Your objective: Please retype the records below exactly, omitting any images.
Start of Data for processing
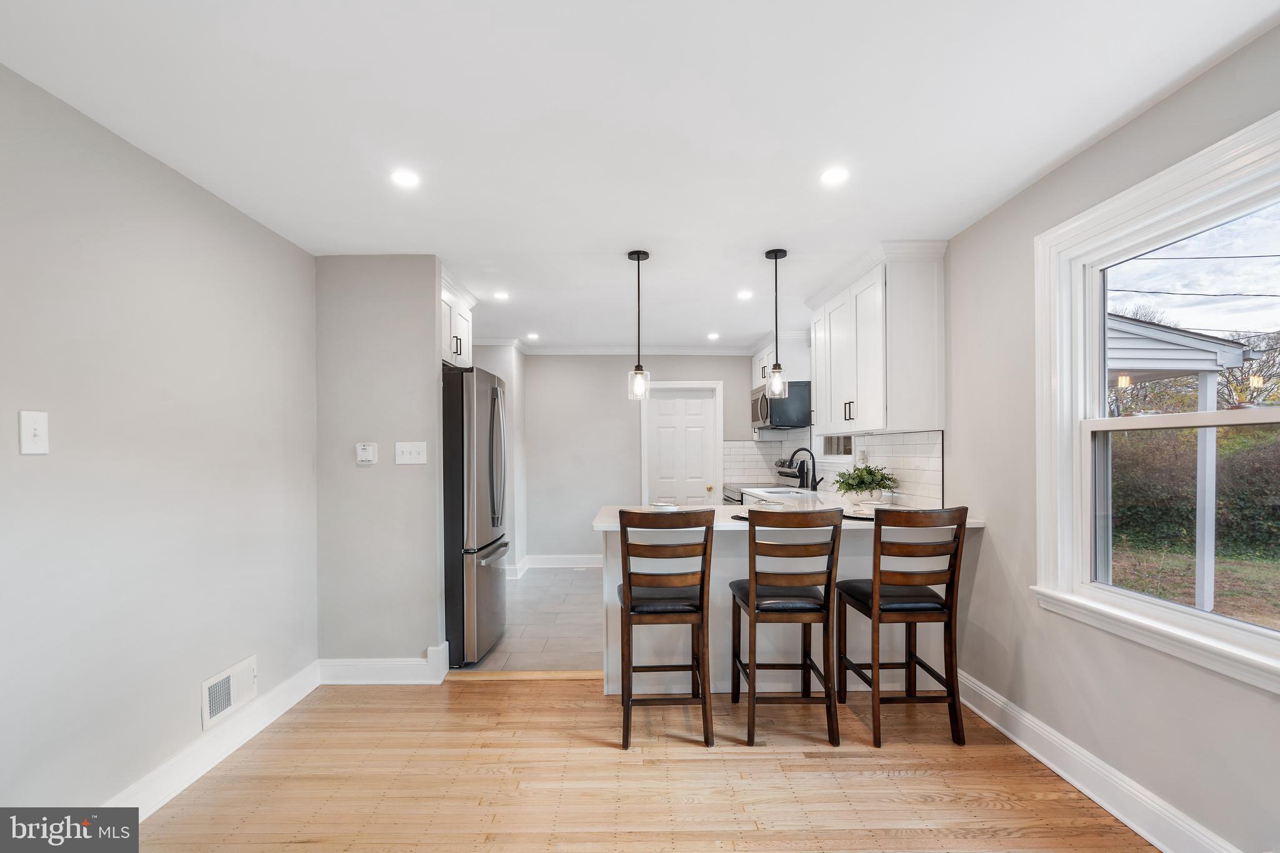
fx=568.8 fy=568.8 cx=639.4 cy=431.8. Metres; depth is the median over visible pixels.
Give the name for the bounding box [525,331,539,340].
recessed light
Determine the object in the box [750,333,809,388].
upper cabinet
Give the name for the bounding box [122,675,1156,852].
wood floor
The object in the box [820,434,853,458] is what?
kitchen window
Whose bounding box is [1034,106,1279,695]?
window
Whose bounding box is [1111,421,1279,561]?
hedge
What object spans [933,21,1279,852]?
right wall
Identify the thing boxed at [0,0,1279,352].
ceiling
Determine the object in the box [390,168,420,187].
recessed light
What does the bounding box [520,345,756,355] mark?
crown molding
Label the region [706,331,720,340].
recessed light
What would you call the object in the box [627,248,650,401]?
pendant light
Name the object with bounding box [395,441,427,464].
light switch
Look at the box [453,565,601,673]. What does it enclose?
tile floor
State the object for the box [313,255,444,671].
partition wall
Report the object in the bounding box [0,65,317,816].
left wall
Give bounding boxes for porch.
[1106,312,1251,608]
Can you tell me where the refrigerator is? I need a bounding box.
[440,362,508,667]
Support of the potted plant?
on the countertop at (604, 523)
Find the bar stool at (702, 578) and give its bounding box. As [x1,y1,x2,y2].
[615,510,716,748]
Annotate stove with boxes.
[723,460,804,504]
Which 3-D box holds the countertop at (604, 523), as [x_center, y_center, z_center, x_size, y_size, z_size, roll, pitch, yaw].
[0.771,0.471,3.204,2.019,0.042,0.890,0,0,0]
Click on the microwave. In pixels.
(800, 411)
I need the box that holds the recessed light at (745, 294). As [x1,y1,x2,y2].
[735,288,753,299]
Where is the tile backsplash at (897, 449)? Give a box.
[720,429,943,508]
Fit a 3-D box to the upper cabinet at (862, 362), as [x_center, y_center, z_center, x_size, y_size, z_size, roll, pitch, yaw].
[1.498,-0.522,3.773,0.379,1.042,1.286,0,0,0]
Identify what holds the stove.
on the tile floor at (589, 605)
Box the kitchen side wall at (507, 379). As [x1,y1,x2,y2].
[468,341,524,577]
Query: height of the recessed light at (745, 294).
0.008 m
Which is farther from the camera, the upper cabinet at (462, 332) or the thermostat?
the upper cabinet at (462, 332)
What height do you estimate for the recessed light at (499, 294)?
0.008 m
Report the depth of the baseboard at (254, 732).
2.40 m
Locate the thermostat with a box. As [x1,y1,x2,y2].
[355,441,377,464]
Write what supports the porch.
on the ground
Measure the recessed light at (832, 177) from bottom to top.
0.006 m
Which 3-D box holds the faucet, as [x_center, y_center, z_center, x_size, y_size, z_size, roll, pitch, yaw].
[1.356,0.310,4.724,0.270,0.364,0.102,0,0,0]
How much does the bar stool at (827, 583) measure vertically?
1.054 m
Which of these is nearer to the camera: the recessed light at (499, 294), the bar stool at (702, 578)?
the bar stool at (702, 578)
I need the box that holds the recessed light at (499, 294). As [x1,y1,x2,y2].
[492,290,509,300]
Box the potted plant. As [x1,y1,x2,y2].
[833,463,898,505]
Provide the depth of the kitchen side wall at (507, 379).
5.84 m
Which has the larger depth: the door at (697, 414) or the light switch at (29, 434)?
the door at (697, 414)
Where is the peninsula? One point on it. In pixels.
(727, 580)
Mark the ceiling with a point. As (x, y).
(1035, 165)
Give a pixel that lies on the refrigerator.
(479, 530)
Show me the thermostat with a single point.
(364, 454)
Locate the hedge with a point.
(1145, 490)
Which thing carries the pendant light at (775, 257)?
hanging from the ceiling
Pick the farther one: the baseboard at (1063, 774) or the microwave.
the microwave
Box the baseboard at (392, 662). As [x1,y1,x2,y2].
[315,642,448,683]
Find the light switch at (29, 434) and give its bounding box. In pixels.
[19,410,49,454]
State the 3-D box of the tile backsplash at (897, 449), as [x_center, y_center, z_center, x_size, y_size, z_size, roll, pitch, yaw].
[1.461,0.251,4.564,0.500,0.485,2.973,0,0,0]
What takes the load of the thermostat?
attached to the partition wall at (432, 357)
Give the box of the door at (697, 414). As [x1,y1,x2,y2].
[641,380,723,506]
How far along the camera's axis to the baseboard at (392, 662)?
3.21 m
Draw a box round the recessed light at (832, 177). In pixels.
[819,166,848,185]
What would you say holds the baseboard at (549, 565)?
attached to the back wall at (609, 399)
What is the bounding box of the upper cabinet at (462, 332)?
[440,266,475,368]
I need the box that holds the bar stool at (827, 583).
[728,506,841,745]
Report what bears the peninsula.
on the wood floor at (484, 695)
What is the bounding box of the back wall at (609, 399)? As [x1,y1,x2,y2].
[520,350,761,567]
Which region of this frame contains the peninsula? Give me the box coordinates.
[598,523,970,696]
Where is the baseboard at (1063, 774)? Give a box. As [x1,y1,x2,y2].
[952,667,1241,852]
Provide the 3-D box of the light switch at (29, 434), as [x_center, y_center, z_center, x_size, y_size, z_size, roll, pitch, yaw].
[-1.793,0.003,1.689,0.017,0.127,0.077,0,0,0]
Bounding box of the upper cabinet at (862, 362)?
[806,241,945,435]
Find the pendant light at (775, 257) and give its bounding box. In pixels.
[764,247,789,401]
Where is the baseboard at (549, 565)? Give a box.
[507,554,601,577]
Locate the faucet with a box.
End of Data for processing
The completed task:
fx=568.8 fy=568.8 cx=639.4 cy=431.8. Metres; depth is the median over visible pixels.
Give the name for the bounding box [525,331,539,340].
recessed light
Determine the object in the box [750,333,809,388].
upper cabinet
Give the name for the bounding box [122,675,1156,852].
wood floor
The object in the box [820,434,853,458] is what?
kitchen window
Whose bounding box is [1034,106,1279,695]?
window
Whose bounding box is [1111,421,1279,561]?
hedge
What object spans [933,21,1279,852]?
right wall
Identify the thing boxed at [0,0,1279,352].
ceiling
Determine the object in the box [390,168,420,187].
recessed light
What does the bounding box [520,345,756,355] mark?
crown molding
Label the region [706,331,720,340].
recessed light
What would you call the object in the box [627,248,650,401]?
pendant light
Name the object with bounding box [395,441,427,464].
light switch
Look at the box [453,565,601,673]. What does it enclose?
tile floor
State the object for the box [313,255,444,671].
partition wall
Report the object in the bounding box [0,65,317,816].
left wall
Give bounding boxes for porch.
[1106,312,1251,608]
Can you tell me where the refrigerator is? I need a bounding box.
[440,362,508,667]
Support of the potted plant?
on the countertop at (604, 523)
Find the bar stool at (702, 578) and give its bounding box. As [x1,y1,x2,y2].
[615,510,716,748]
Annotate stove with boxes.
[723,460,804,504]
Which 3-D box holds the countertop at (604, 523), as [x_center, y_center, z_center, x_size, y_size, z_size, roll, pitch, yaw].
[0.771,0.471,3.204,2.019,0.042,0.890,0,0,0]
Click on the microwave. In pixels.
(800, 411)
I need the box that holds the recessed light at (745, 294). As [x1,y1,x2,y2].
[735,288,753,299]
Where is the tile backsplash at (897, 449)? Give a box.
[720,429,943,508]
Fit a 3-D box to the upper cabinet at (862, 362), as [x_center, y_center, z_center, x_size, y_size, z_size, roll, pitch, yaw].
[1.498,-0.522,3.773,0.379,1.042,1.286,0,0,0]
Identify what holds the stove.
on the tile floor at (589, 605)
Box the kitchen side wall at (507, 379). As [x1,y1,x2,y2].
[468,341,524,577]
Query: height of the recessed light at (745, 294).
0.008 m
Which is farther from the camera, the upper cabinet at (462, 332) or the thermostat?
the upper cabinet at (462, 332)
What height do you estimate for the recessed light at (499, 294)?
0.008 m
Report the depth of the baseboard at (254, 732).
2.40 m
Locate the thermostat with a box. As [x1,y1,x2,y2].
[355,441,377,464]
Write what supports the porch.
on the ground
Measure the recessed light at (832, 177) from bottom to top.
0.006 m
Which 3-D box holds the faucet, as [x_center, y_center, z_center, x_size, y_size, z_size, roll, pitch, yaw].
[1.356,0.310,4.724,0.270,0.364,0.102,0,0,0]
How much does the bar stool at (827, 583) measure vertically?
1.054 m
Which of these is nearer to the camera: the recessed light at (499, 294), the bar stool at (702, 578)?
the bar stool at (702, 578)
I need the box that holds the recessed light at (499, 294). As [x1,y1,x2,y2].
[492,290,509,300]
Box the potted plant. As [x1,y1,x2,y2].
[833,463,898,505]
Provide the depth of the kitchen side wall at (507, 379).
5.84 m
Which has the larger depth: the door at (697, 414) or the light switch at (29, 434)?
the door at (697, 414)
Where is the peninsula? One point on it. In pixels.
(727, 580)
Mark the ceiling with a point. As (x, y).
(1035, 165)
Give a pixel that lies on the refrigerator.
(479, 530)
Show me the thermostat with a single point.
(364, 454)
Locate the hedge with a point.
(1145, 490)
Which thing carries the pendant light at (775, 257)?
hanging from the ceiling
Pick the farther one: the baseboard at (1063, 774) or the microwave.
the microwave
Box the baseboard at (392, 662). As [x1,y1,x2,y2].
[315,642,448,683]
Find the light switch at (29, 434) and give its bounding box. In pixels.
[19,410,49,454]
State the 3-D box of the tile backsplash at (897, 449), as [x_center, y_center, z_center, x_size, y_size, z_size, roll, pitch, yaw].
[1.461,0.251,4.564,0.500,0.485,2.973,0,0,0]
What takes the load of the thermostat?
attached to the partition wall at (432, 357)
Give the box of the door at (697, 414). As [x1,y1,x2,y2].
[641,380,723,506]
How far along the camera's axis to the baseboard at (392, 662)?
3.21 m
Draw a box round the recessed light at (832, 177). In pixels.
[819,166,848,185]
What would you say holds the baseboard at (549, 565)?
attached to the back wall at (609, 399)
What is the bounding box of the upper cabinet at (462, 332)?
[440,266,475,368]
I need the box that holds the bar stool at (827, 583).
[728,506,841,745]
Report what bears the peninsula.
on the wood floor at (484, 695)
What is the bounding box of the back wall at (609, 399)? As [x1,y1,x2,y2].
[520,350,761,567]
Which region of this frame contains the peninsula? Give me the box coordinates.
[598,523,970,696]
Where is the baseboard at (1063, 774)? Give a box. As [x1,y1,x2,y2].
[952,667,1241,852]
Provide the 3-D box of the light switch at (29, 434), as [x_center, y_center, z_center, x_size, y_size, z_size, roll, pitch, yaw].
[-1.793,0.003,1.689,0.017,0.127,0.077,0,0,0]
Bounding box of the upper cabinet at (862, 362)?
[806,241,945,435]
Find the pendant light at (775, 257) and give its bounding box. In pixels.
[764,247,789,401]
Where is the baseboard at (549, 565)? Give a box.
[507,554,601,577]
Locate the faucet with a box.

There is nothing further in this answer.